One of the oldest trade-marks in existence. Used for generations as a trade-mark of Johann Maria Farina toilet preparations.

It would be unfair to give an exclusive right to use any particular color to an individual, consequently a color is not a valid trade-mark.

A seed-grower, selling his product in bags, applied for registration of a red bag as a trade-mark, but registration was refused.

A fountain pen manufacturer was refused registration for a trade-mark for fountain pens, consisting of a red feed bar contrasted with a black reservoir of hard rubber. The applicant stated that the feed bar was colored red in the manufacturing process, and that it was composed of rubber made by a special formula. The Court of Appeals held that registration of this device would give the applicant a virtual monopoly of this feature.

The Underwood Typewriter Co. applied for registration of the face-plate of their machine as a trade-mark. It is a principle of the trade-mark law that a part of a machine, or the form of an article, cannot be a valid trade-mark. Reporting this case, the Bulletin of the United States Trade-mark Association for January, 1908, says:

"The applicant, in the instance under adjudication, sought to avoid this principle of law, by contending that the case did not fall within that doctrine, for the reason that the plate which he sought to register was not really a part of the machine, since it could be removed without changing the shape of the machine, or interfering with its operation, or altering its structure.
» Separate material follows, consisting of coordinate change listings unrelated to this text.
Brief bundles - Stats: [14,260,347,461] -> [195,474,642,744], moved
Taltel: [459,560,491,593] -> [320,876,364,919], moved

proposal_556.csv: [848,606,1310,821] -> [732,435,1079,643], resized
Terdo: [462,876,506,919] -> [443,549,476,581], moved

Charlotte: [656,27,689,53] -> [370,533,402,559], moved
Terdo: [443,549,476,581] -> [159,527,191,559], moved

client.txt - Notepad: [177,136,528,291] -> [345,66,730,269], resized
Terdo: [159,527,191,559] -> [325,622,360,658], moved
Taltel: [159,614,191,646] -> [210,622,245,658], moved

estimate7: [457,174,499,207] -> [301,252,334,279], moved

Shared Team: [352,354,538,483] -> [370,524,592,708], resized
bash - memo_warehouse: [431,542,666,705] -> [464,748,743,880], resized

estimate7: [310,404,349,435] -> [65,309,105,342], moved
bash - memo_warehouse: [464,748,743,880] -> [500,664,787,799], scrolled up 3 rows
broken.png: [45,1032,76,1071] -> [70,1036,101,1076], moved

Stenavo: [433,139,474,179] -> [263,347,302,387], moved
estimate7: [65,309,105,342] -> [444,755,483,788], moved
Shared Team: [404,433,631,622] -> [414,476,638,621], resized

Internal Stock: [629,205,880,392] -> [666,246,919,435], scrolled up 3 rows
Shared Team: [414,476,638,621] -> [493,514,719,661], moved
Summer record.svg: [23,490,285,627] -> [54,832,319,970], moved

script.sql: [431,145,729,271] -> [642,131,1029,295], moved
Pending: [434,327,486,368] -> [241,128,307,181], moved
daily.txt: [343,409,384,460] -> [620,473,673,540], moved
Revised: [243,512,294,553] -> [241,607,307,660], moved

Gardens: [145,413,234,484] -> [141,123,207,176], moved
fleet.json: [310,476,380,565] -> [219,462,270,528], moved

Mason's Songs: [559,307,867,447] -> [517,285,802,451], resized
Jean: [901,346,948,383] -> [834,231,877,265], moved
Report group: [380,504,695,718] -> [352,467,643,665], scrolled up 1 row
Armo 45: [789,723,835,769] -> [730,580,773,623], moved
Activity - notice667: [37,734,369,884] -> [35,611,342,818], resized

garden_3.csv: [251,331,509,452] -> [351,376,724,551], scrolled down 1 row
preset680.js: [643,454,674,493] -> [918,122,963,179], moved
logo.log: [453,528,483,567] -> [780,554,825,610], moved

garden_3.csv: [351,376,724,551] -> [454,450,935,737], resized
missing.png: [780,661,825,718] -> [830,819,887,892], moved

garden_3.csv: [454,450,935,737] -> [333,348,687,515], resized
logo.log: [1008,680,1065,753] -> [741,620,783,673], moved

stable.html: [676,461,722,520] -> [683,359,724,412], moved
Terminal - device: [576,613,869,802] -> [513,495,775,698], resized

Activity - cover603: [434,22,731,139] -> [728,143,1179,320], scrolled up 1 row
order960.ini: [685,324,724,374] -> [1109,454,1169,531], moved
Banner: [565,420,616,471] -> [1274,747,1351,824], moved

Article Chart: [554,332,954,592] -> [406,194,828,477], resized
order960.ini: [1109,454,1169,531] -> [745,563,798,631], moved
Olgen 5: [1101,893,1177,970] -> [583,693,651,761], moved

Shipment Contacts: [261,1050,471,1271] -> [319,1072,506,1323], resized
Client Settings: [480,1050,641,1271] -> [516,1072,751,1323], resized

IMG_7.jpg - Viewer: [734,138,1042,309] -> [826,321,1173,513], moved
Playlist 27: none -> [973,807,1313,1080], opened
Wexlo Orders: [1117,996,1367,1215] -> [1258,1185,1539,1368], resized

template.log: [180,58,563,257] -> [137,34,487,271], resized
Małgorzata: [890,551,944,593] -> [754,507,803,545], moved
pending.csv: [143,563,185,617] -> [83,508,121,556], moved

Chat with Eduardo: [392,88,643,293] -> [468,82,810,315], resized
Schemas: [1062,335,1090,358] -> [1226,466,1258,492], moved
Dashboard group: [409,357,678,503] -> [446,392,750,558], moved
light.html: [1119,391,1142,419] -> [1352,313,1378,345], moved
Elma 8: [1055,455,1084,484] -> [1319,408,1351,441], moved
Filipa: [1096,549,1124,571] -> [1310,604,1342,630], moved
It was held, however, that while the plate performed none of the mechanical functions of the machine it was nevertheless a part of the machine as actually constructed, and was as essential as the frame itself to the production of a commercial article. It was necessary to give a finished appearance to the machine, which would not be salable without it. To recognize the applicant's right to a trade-mark in that feature of the machine, would enable the applicant to prevent the manufacture of its machines as constructed to-day, after all the patents covering it had expired, since no salable machine could be produced without infringing the trade-mark."

Trade-Marks Are Not Registrable if against Public Policy

The common good takes precedence of the rights of individuals. This is a principle of equity which has run through the fabric of Anglo-Saxon law for a thousand years. We find it developed into diverse and widely separated forms. On one hand, it appears as the right of eminent domain; in another form we find it appearing in a law prohibiting the use of the national flag for advertising purposes.

This principle is observed by the Patent Office and the courts in dealing with questions relating to trade-marks.

A trade-mark, otherwise registrable, and consisting of a device or wording not prohibited by the statute, may be refused registration if opposed to public policy.